The project wasn’t cheap. Rubenstein says he spent around £15,000 on each classroom redesign. With three schools, each with around eight classrooms, the cost was considerable. But since opening the London campus last year the surge in enrolments means his investment is starting to pay off.

“We could have gone out and ordered typical classroom chairs whereas our chairs probably cost double. The way we looked at it was the first £80 is getting a chair, the second £80 is a marketing expense,” he says.

Classrooms at Language in Group also have screens which students link with through iPads, one wall covered white board paint and the two remaining walls in “the kind of wallpaper that is in expensive hotels and restaurants”.

Language in Group has been teaching English for six years and has an established pedagogical method but with the new image, Rubenstein says it has finally found a “winning formula”.

“We’re creating something that gets people talking about us and makes life so much easier for an agent because the less they have to say and the more they can convey just with a picture is so much easier for them,” he says.

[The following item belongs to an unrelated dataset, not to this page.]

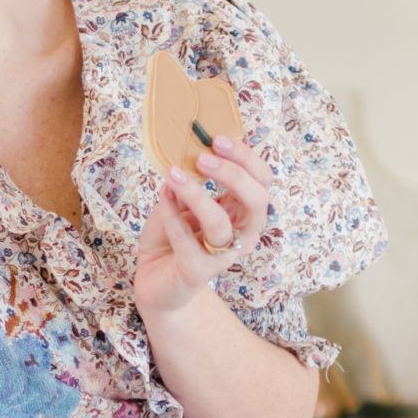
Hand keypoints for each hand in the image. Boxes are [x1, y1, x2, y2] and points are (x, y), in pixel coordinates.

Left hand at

“Smaller, more regional universities are trying to compete on a global scale and they all have to offer something unique”

Players in the HE sector are also recognising that they can entice more students to choose their campus by creating unique experiences dictated by the spaces on campus.

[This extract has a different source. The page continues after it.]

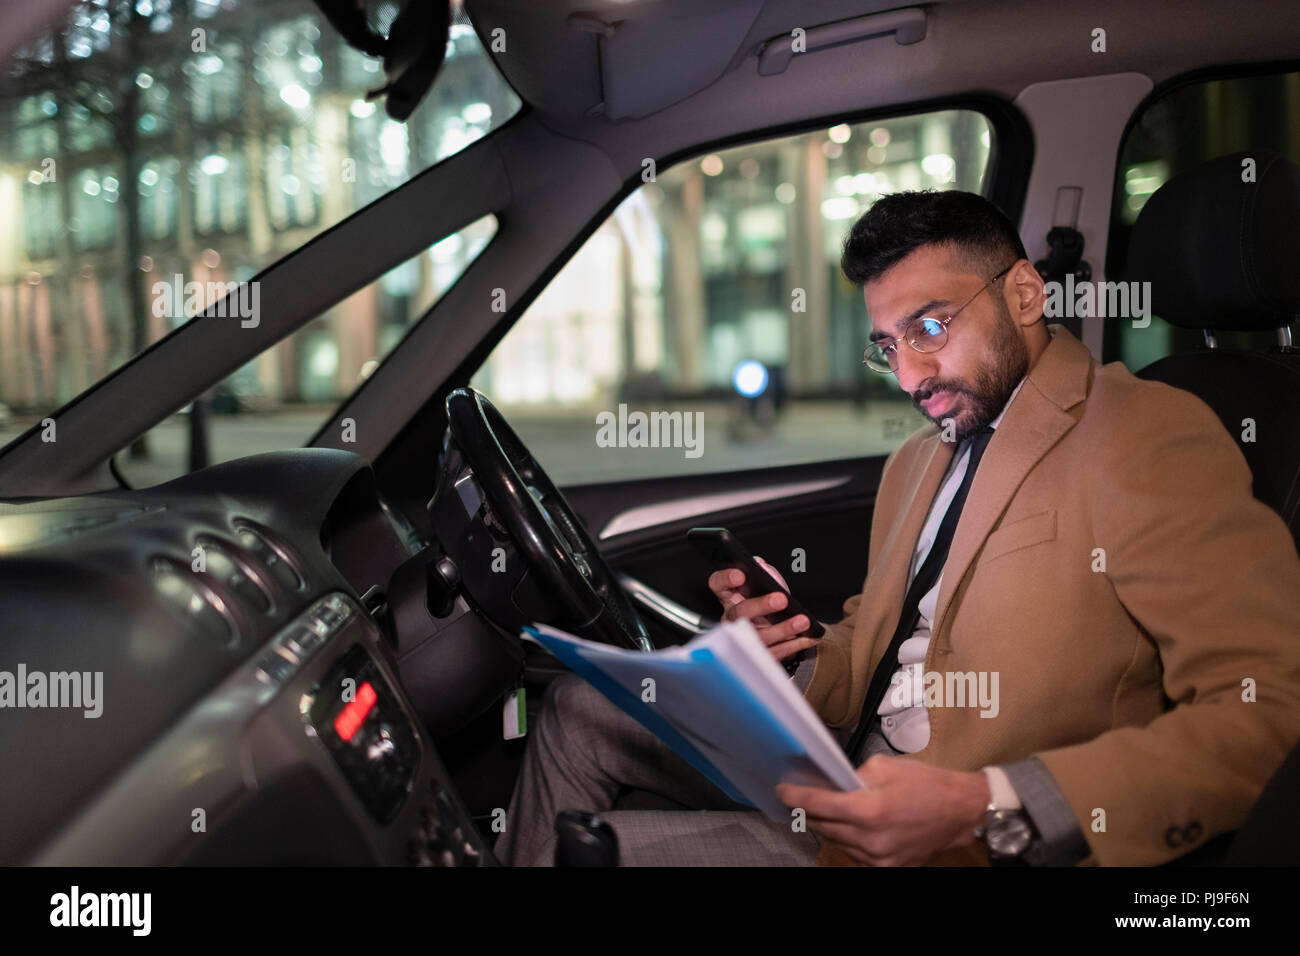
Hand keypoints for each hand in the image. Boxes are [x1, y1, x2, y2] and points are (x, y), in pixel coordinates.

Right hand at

“Smaller, more regional universities are trying to compete on a global scale and they all have to offer something unique,” says Maria Nesdale, Senior Associate for the Education and Culture practice at leading UK architect and design firm, Gensler.

Gensler’s education practice has been operating for a number of years but Nesdale says in the last five, their education clients have grown in volume, type and variety.

“The way universities are spending money has changed a lot. They have a view much more of the student as a client.”

Redefining the norm

According to Nesdale, the current trends in education architecture are moving away from the traditional front-facing classrooms to more activity driven spaces; inspiring learning in every area of a school; creating spaces that prepare students for the changing work environment; and integrating technology that enhances collaborative learning.

Another element of traditional campuses that doesn’t seem to coincide with the modern student experience is the behemoth academic library. Gensler recently carried out an investigation into the student usage patterns of seven academic libraries in the US and UK and the results were surprising.

Another element of traditional campuses that doesn’t seem to coincide with the modern student experience is the behemoth academic library

“While digital and social media and ubiquitous access to the internet call into question the need to dedicate space to rows and rows of stacks… students prefer to study alone and seek quiet spaces to study most effectively,” Nesdale relates. The library is by far the favoured place for this activity, the research found.

Additionally Gensler discovered that, while studying, 64% of students used pen and paper over computers, tablets or books. The results reveal that despite the push for innovative technology, some basic elements of learning remain fundamental for students. The role of the library has become more than a place to find books. “It is the physical and symbolic presence as a place where scholarship is supported and respected,” states the Gensler report.